Clinical Interaction Between Grapefruit Juice and Cyclosporine: Is There any Interest for the Hematologists?

To the Editor:

In the last few years a lot of reports dealt with pharmacokinetic interactions leading to elevated cyclosporine (CsA) blood concentrations. These interactions involve various drugs and food constituents, including antibiotics, antifungal agents, calcium antagonists, dietary lipids, and grapefruit juice.1,2Grapefruit juice has been shown to significantly inhibit the gut wall cytochrome P 450 isoenzyme CYP 3A4, which is important in metabolism of CsA.3 

The effect appears to be caused by the components of grapefruit juice, naringin, naringenin, or other flavonoids.4,5 The bioavailability of conventional CsA is low, with variable adsorption, clearance, and distribution; dosing, safe and effective use, and toxicity of the drug are still a matter of debate even though a better bioavailability has been observed with a new CsA microemulsion formulation.6 Recently, a study was presented7on healthy adult volunteers, showing that coadministration of a defined dose of grapefruit juice could increase blood CsA concentration. A similar effect was observed in renal transplant recipients8and also in patients with autoimmune rheumatologic diseases.9 However, it is still uncertain whether the effect of grapefruit juice may be sustained over time and whether it may contribute to maximize efficacy and minimize toxicity of CsA. So, we consider it useful to report on the satisfactory effect of grapefruit juice on blood CsA concentration and clinical outcome in four resistant, CsA-dependent, hematological patients followed for 9 months.

Four patients (age 20 to 69 years) with hematological immune disorders were treated: a female with autoimmune hemolytic anemia (AIHA), a female with idiopathic throbocytopenic purpura (ITP), a male with AIHA in chronic lymphocytic leukemia (CLL), and a male with severe aplastic anemia (AA). With the exception of the AA patient, the other three patients were resistant to other immunosuppressive treatments and splenectomy, and the hematological remission was maintained with chronic administration of CsA for 13 to 58 months. Further details on these patients have been reported elsewhere.10 The AA patient was on CsA with water treatment for 3 months. Four patients (two AIHA women, one ITP woman, one AA man; age 28 to 62 years) having CsA only with water were followed for the same time as controls.
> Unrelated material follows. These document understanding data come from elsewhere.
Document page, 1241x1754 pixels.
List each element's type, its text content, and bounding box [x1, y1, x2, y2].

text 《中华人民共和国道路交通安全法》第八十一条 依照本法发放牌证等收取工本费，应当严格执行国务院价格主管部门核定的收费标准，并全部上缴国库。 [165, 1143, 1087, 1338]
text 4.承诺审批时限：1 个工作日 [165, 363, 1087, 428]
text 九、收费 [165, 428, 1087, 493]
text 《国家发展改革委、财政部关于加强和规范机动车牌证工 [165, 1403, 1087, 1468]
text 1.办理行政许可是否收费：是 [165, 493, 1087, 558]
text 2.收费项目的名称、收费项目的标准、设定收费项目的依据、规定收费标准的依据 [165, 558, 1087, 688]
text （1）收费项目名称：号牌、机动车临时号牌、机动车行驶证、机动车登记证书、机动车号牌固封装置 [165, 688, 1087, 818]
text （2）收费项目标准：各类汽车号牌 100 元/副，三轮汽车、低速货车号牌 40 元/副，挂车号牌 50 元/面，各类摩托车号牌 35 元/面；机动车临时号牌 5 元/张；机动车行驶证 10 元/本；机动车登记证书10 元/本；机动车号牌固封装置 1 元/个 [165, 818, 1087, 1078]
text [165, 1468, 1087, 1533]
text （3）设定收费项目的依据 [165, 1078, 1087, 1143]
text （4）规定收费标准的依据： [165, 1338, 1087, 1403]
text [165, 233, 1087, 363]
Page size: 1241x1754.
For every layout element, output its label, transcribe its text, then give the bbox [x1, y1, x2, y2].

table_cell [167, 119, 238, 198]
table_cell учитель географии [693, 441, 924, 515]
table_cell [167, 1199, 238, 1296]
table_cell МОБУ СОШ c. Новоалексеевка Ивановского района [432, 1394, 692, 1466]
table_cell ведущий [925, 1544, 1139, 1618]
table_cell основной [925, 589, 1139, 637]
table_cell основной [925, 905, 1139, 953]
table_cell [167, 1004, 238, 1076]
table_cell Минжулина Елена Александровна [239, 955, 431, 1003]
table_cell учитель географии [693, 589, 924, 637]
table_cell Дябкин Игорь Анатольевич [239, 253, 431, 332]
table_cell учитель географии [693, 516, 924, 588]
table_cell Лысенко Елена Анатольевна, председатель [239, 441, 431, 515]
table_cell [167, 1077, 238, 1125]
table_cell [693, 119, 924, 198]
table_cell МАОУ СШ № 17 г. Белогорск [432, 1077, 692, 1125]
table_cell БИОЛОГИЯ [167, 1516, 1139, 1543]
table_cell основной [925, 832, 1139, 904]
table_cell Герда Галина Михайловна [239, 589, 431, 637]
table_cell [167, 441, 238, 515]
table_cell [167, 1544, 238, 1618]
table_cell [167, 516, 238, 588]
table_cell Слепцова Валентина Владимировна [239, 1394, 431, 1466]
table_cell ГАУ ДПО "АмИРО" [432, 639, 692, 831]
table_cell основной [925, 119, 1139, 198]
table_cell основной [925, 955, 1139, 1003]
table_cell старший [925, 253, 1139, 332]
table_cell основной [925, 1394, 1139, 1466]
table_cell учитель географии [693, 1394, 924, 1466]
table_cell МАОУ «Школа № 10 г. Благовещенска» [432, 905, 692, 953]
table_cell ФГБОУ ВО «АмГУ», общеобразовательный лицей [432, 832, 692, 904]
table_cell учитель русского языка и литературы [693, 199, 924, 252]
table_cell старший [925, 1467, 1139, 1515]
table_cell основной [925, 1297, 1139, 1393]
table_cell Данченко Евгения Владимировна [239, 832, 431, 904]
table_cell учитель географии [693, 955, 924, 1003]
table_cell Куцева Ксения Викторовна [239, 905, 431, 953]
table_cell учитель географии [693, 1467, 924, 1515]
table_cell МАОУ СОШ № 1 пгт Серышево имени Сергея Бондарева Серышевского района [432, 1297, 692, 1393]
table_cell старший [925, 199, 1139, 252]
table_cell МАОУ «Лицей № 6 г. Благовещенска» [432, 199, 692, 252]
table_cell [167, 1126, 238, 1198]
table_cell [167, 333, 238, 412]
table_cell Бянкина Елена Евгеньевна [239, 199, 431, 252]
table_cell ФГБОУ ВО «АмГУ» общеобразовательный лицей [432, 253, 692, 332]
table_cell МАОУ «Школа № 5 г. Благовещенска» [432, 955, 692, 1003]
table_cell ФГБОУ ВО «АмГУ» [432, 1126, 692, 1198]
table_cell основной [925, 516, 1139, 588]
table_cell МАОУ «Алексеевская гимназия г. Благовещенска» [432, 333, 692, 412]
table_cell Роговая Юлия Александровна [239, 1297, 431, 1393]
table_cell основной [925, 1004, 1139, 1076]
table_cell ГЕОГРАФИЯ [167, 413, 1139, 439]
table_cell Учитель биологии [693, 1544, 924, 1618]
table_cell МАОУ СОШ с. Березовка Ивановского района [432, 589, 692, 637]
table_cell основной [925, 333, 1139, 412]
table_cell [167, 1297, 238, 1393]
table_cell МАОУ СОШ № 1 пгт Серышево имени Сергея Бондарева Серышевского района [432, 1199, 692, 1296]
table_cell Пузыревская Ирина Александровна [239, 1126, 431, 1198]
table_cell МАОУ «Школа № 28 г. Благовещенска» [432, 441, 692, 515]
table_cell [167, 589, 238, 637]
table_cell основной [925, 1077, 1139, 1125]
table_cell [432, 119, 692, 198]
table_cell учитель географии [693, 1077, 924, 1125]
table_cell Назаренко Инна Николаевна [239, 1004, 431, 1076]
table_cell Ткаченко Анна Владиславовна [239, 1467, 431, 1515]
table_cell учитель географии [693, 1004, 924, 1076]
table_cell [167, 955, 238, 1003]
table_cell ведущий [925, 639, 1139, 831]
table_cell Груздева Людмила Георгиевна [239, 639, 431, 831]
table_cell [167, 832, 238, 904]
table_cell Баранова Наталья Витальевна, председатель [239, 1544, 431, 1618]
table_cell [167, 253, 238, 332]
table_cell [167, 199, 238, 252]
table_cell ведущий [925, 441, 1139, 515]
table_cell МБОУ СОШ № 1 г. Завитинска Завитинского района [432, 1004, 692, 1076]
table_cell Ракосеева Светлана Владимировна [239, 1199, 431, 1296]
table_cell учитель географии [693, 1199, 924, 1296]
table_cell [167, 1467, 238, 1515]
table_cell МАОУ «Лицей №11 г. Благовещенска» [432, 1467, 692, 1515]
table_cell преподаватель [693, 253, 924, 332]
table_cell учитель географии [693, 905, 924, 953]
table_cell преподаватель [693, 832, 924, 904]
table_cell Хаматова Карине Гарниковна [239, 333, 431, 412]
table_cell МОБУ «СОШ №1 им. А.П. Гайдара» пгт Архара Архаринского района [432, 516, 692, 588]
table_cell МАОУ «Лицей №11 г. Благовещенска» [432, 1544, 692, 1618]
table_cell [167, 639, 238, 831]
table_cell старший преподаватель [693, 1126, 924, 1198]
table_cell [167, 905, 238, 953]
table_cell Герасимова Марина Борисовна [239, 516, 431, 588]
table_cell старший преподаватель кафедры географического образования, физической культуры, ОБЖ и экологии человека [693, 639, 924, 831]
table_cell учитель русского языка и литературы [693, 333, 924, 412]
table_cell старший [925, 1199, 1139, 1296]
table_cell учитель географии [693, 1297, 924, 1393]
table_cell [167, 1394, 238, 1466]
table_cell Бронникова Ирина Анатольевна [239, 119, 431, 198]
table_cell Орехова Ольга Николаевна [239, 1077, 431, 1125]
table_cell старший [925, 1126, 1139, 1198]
After informed consent, the grapefruit juice (250 mL) was coadministered orally with cyclosporine A capsules, outside the clinic. The drug daily dose (3 to 4 mg/kg to maintain the blood therapeutic values of 200 to 400 ng/mL) was administered simultaneously with the juice, half in the morning and half in the evening. Two patients (with AIHA and AA) used commercially available grapefruit juice and the others (with ITP and AIHA + CLL) a juice obtained by a commercially available self-squeezed grapefruit.

The CsA blood concentration was monitored every 2 weeks by Sandimmum-kit radioimmunoassay as well as blood pressure, glucose, serum creatinine, serum glutamic oxaloacetic, and pyruvic transaminase and lactate dehydrogenase levels. In all patients treated with CsA plus grapefruit juice, after 2 weeks of treatment we noted a progressive increase of CsA blood concentration and an increase of hemoglobin (Hb) and platelet levels; we also noted an increase in the white blood cell levels in the AA patient.

This allowed a reduction of CsA doses, especially in ITP patient (Fig 1). For all patients, the clinical outcome progressively improved (Fig 1). Neither nephrotoxicity nor other side effects were observed. The ITP patient, with drug requiring, CsA-dependent hypertension was also able to withdraw the antihypertensive drugs. In the control patients treated with CsA with water, the hematological remission was maintained over time with full CsA doses and without any possibility of CsA dose reduction.

Our data suggest that coadministration of CsA with grapefruit juice in drug-dependent hematological patients could increase CsA blood concentration and that the effect is sustained over time. This interaction, if unmonitored, is potentially dangerous, increasing toxicity of CsA. On the other hand it allows the reduction of daily required dose of drug, improving the clinical outcome on the whole with stable results and without side effects, at least in patients with hematological disorders. Moreover, the reduction of drug dosage can cut its side effects, as in one of our patients, as well as the cost of treatment.

We think that it would seem reasonable to warn the hematologists, the patients under long-term CsA treatment, and the pharmacists of this food-drug interaction.